Named joint coordinates:
►
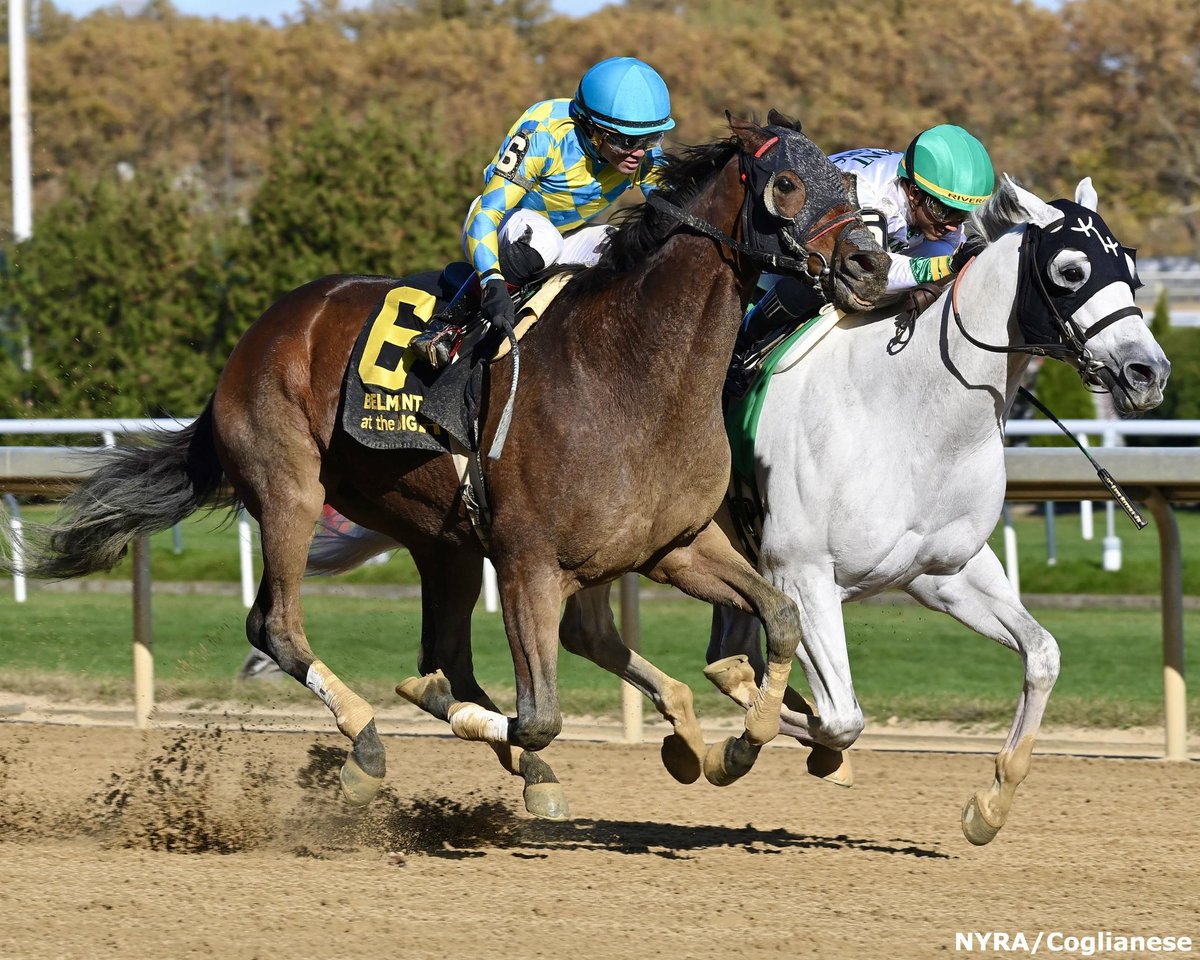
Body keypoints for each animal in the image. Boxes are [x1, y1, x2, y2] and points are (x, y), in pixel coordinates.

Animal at [4, 111, 890, 817]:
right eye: (785, 183)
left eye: (845, 181)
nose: (869, 266)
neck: (631, 370)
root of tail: (264, 330)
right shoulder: (531, 562)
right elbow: (539, 711)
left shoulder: (675, 547)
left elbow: (779, 617)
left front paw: (745, 740)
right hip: (292, 490)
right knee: (278, 625)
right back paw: (367, 744)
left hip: (443, 540)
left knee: (452, 655)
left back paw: (532, 766)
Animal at [313, 173, 1169, 845]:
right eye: (1070, 267)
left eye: (1130, 267)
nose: (1148, 372)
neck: (912, 411)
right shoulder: (804, 572)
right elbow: (841, 714)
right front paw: (752, 745)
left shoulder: (945, 571)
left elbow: (1042, 654)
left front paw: (988, 805)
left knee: (599, 633)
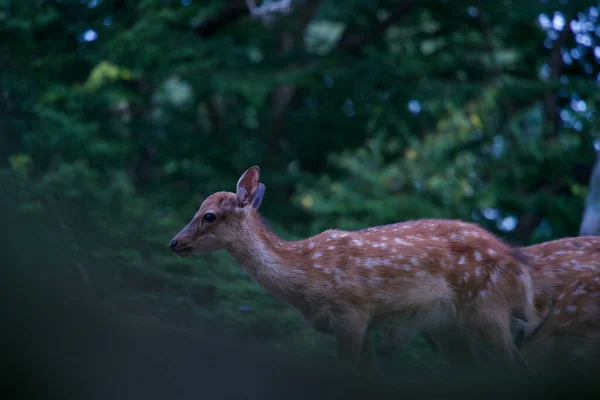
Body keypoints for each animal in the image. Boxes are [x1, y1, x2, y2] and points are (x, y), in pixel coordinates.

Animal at [168, 166, 544, 372]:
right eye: (198, 209)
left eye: (209, 216)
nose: (174, 242)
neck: (305, 275)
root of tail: (519, 268)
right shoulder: (366, 324)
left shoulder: (351, 311)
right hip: (448, 326)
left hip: (486, 309)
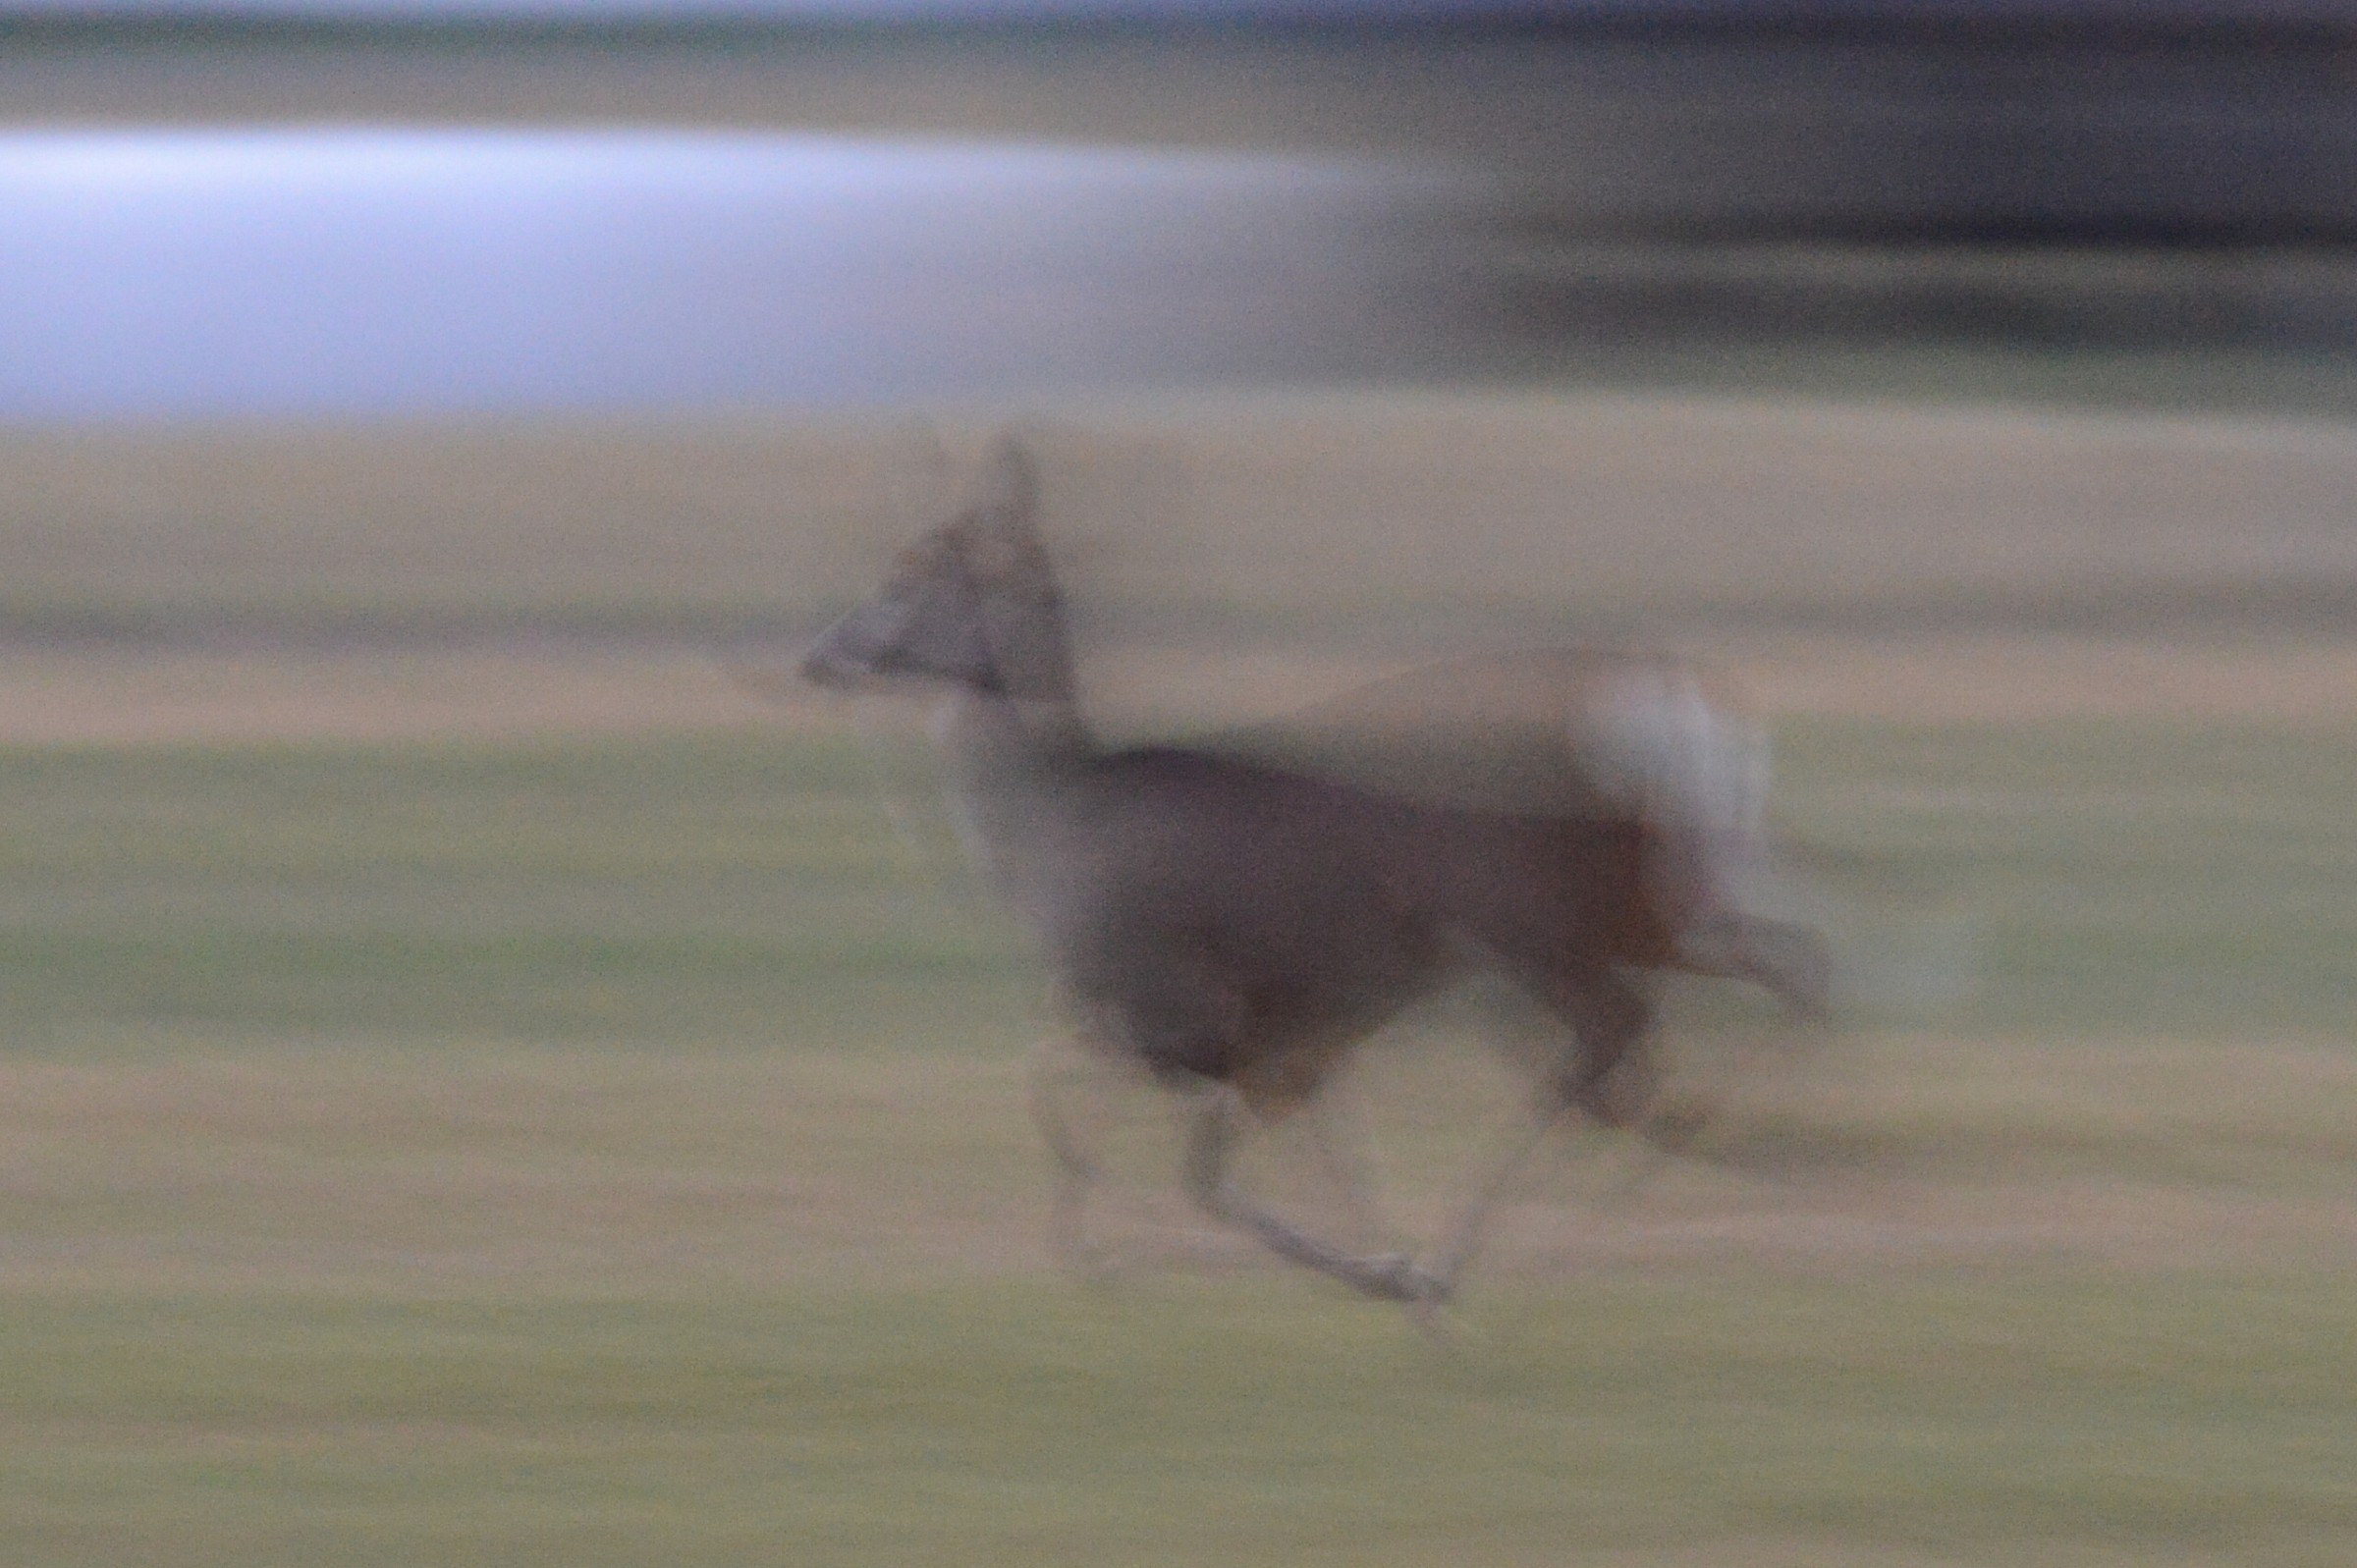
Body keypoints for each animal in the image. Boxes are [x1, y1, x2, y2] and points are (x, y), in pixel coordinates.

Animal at [798, 438, 1829, 1310]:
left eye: (910, 570)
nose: (820, 655)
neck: (1050, 821)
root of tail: (1667, 695)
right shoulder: (1293, 1022)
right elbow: (1305, 1142)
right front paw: (1380, 1259)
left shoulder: (1189, 1003)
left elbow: (1153, 1143)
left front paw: (1383, 1274)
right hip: (1664, 900)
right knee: (1779, 976)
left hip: (1534, 918)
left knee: (1619, 1042)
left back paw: (1486, 1258)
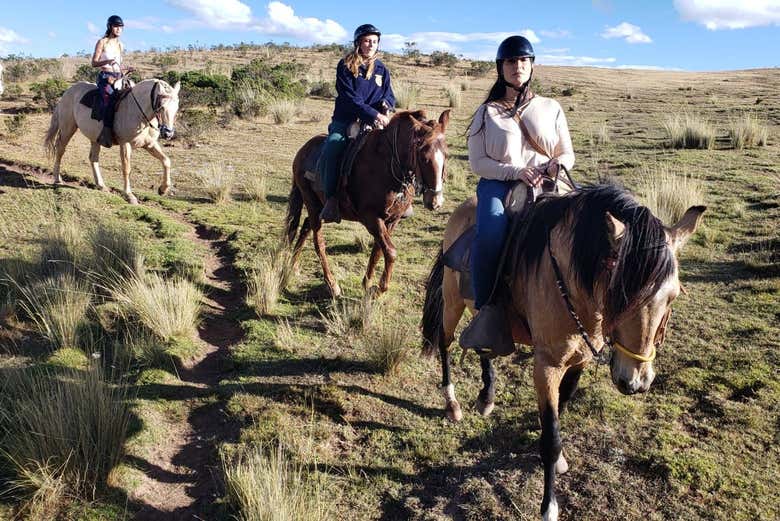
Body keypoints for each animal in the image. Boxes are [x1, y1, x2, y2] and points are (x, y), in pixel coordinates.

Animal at [44, 78, 181, 204]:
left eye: (176, 108)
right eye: (161, 107)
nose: (168, 133)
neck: (137, 112)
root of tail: (69, 91)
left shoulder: (150, 144)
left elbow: (166, 161)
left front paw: (163, 189)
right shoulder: (125, 144)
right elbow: (126, 169)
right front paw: (129, 195)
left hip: (95, 138)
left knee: (93, 158)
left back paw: (101, 185)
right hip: (68, 129)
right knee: (60, 150)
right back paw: (57, 178)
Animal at [284, 109, 450, 296]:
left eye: (446, 155)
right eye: (423, 157)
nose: (435, 201)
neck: (387, 166)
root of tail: (303, 150)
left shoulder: (392, 220)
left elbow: (378, 251)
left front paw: (367, 283)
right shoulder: (372, 218)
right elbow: (390, 252)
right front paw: (380, 289)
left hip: (318, 206)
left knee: (305, 226)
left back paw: (294, 266)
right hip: (311, 201)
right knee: (318, 241)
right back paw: (332, 284)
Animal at [420, 185, 708, 520]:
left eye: (673, 297)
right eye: (621, 294)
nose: (635, 381)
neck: (573, 284)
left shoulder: (580, 358)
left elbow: (563, 405)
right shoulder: (546, 367)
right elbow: (551, 438)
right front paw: (549, 506)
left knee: (485, 345)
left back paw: (487, 397)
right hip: (452, 302)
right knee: (445, 343)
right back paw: (451, 402)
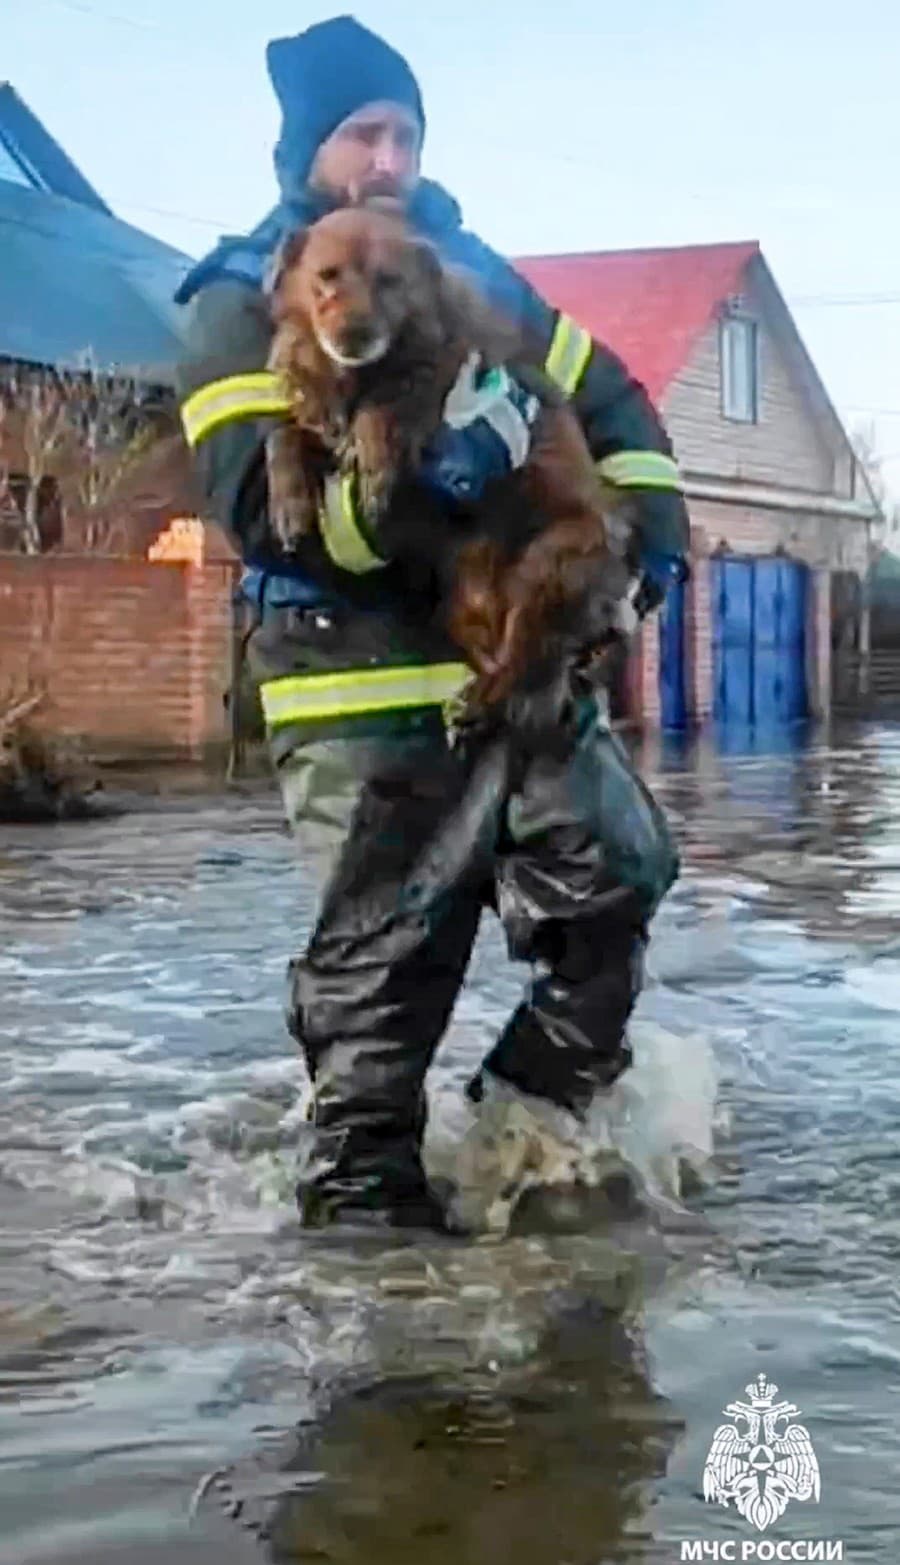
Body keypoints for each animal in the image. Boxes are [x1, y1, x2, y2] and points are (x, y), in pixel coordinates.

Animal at [264, 201, 629, 710]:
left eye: (389, 281)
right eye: (327, 275)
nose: (355, 335)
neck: (358, 377)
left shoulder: (441, 376)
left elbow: (392, 402)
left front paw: (374, 453)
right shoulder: (316, 425)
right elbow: (284, 436)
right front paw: (288, 502)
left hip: (547, 563)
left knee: (527, 655)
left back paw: (490, 697)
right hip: (458, 598)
◄
## Exercise aim
In the records above, find the line with "left shoulder: (945, 571)" and the line with "left shoulder: (1189, 1003)"; please transcribe exactly those two lines and all lines between them, omitting any picture.

## Written solution
left shoulder: (945, 571)
left elbow: (1042, 654)
left front paw: (988, 805)
left knee: (599, 633)
Body keypoints for each animal in the image. Boxes are [x1, y1, x2, y2] and points are (x, y), in pixel coordinates.

Animal at [168, 166, 544, 372]:
right eye: (198, 209)
left eye: (209, 216)
nose: (174, 242)
neck: (305, 275)
root of tail: (519, 268)
right shoulder: (366, 324)
left shoulder: (351, 311)
right hip: (448, 326)
left hip: (486, 309)
Body keypoints for each animal in the image. Boxes are [x1, y1, x2, y2] and points are (x, y), in pixel coordinates.

Animal at [798, 438, 1829, 1310]:
left eye: (910, 570)
nose: (820, 655)
neck: (1050, 821)
root of tail: (1667, 695)
right shoulder: (1293, 1022)
right elbow: (1305, 1142)
right front paw: (1380, 1259)
left shoulder: (1189, 1003)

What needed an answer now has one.